Finch protects mentally ill from the law

“I’m here because of the clones,” said Patrick, a middle-aged man suffering from schizophrenia. “They kidnapped and replaced my girlfriend. That wasn’t my girlfriend I hit, it was her clone!”


After an hour’s conversation with Patrick, and more time poring over his records, Indra Finch ’84, a criminal forensic psychologist at Western State Hospital in Tacoma, Washington, was able to report to the court that Patrick was too delusional to stand trial for assault. Patrick was committed to Western State for treatment. Without Finch’s testimony, he would have gone to jail.


All too often, the mentally ill do end up behind bars rather than getting the treatment they need, says Finch. She evaluates lawbreakers with possible mental illness—most frequently schizophrenia, bipolar disorder, or drug-induced psychosis. “Many of these people want to be independent, but their symptoms make them dysfunctional,” says Finch. “For example, some who aren’t able to hold jobs end up stealing food. Then they get caught and end up in the courts.”


At Lewis & Clark, Finch majored in communication under the tutelage of Professor Jean Ward.


“In our communication classes, we learned how to connect with people and read their nonverbal cues. The professors delved into interpersonal issues, focusing on the human aspects of psychology,” says Finch.


After graduating from the College, Finch received an MA in theology and a PhD in clinical psychology from Fuller theological Seminary in Pasadena, California. While working in a homeless shelter and the SAFE (Stop Abusive Family environments) Clinic, Finch became curious about the intersection of the mentally ill with the law. This interest solidified during a clinical rotation in forensic evaluation at a state hospital.
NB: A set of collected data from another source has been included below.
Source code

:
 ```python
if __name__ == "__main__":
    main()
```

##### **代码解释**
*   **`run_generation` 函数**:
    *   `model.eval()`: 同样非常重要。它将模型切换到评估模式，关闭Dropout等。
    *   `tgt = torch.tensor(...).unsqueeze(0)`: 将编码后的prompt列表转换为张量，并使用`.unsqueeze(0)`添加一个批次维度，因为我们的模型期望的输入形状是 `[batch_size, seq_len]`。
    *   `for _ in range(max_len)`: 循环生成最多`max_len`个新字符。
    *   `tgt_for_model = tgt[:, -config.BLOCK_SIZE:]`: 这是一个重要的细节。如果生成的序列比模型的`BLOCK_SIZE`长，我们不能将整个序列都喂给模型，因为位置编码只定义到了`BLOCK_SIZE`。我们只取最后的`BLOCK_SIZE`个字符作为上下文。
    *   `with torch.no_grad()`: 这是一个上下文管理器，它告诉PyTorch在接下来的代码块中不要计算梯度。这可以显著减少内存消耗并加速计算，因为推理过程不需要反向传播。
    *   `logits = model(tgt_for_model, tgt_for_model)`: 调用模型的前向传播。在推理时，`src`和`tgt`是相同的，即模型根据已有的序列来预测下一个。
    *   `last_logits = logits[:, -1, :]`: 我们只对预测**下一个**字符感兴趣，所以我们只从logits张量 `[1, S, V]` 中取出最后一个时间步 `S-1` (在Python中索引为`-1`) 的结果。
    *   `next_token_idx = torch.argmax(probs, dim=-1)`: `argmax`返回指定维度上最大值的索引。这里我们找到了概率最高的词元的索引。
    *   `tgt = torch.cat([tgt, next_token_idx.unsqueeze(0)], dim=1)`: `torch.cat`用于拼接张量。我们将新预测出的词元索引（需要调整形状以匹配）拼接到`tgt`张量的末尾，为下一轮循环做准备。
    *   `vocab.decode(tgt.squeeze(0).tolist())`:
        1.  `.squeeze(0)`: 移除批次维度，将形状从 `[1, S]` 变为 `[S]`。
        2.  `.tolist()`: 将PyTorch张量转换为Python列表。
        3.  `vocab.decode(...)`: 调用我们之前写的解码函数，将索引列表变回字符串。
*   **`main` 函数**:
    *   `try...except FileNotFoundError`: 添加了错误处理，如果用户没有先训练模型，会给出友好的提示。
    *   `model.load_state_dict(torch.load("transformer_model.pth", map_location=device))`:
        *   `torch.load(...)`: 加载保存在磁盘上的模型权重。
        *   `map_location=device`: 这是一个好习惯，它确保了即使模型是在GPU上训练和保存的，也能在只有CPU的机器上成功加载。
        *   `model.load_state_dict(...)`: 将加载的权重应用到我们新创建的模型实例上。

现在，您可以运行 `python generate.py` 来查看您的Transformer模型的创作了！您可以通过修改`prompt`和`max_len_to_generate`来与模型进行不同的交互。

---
Finch’s work is characterized by the approach she absorbed at Lewis & Clark. As she evaluates defendants to see if they are dangerous and/or mentally competent to be tried, her style is personal and highly interactive.


“The best type of care for these folks usually includes consistent treatment with medication,” says Finch. “We badly need more community mental health resources to provide that, but unfortunately, we’ve been seeing cuts instead.” Meanwhile, Finch does what she can to help people like Patrick stabilize their lives.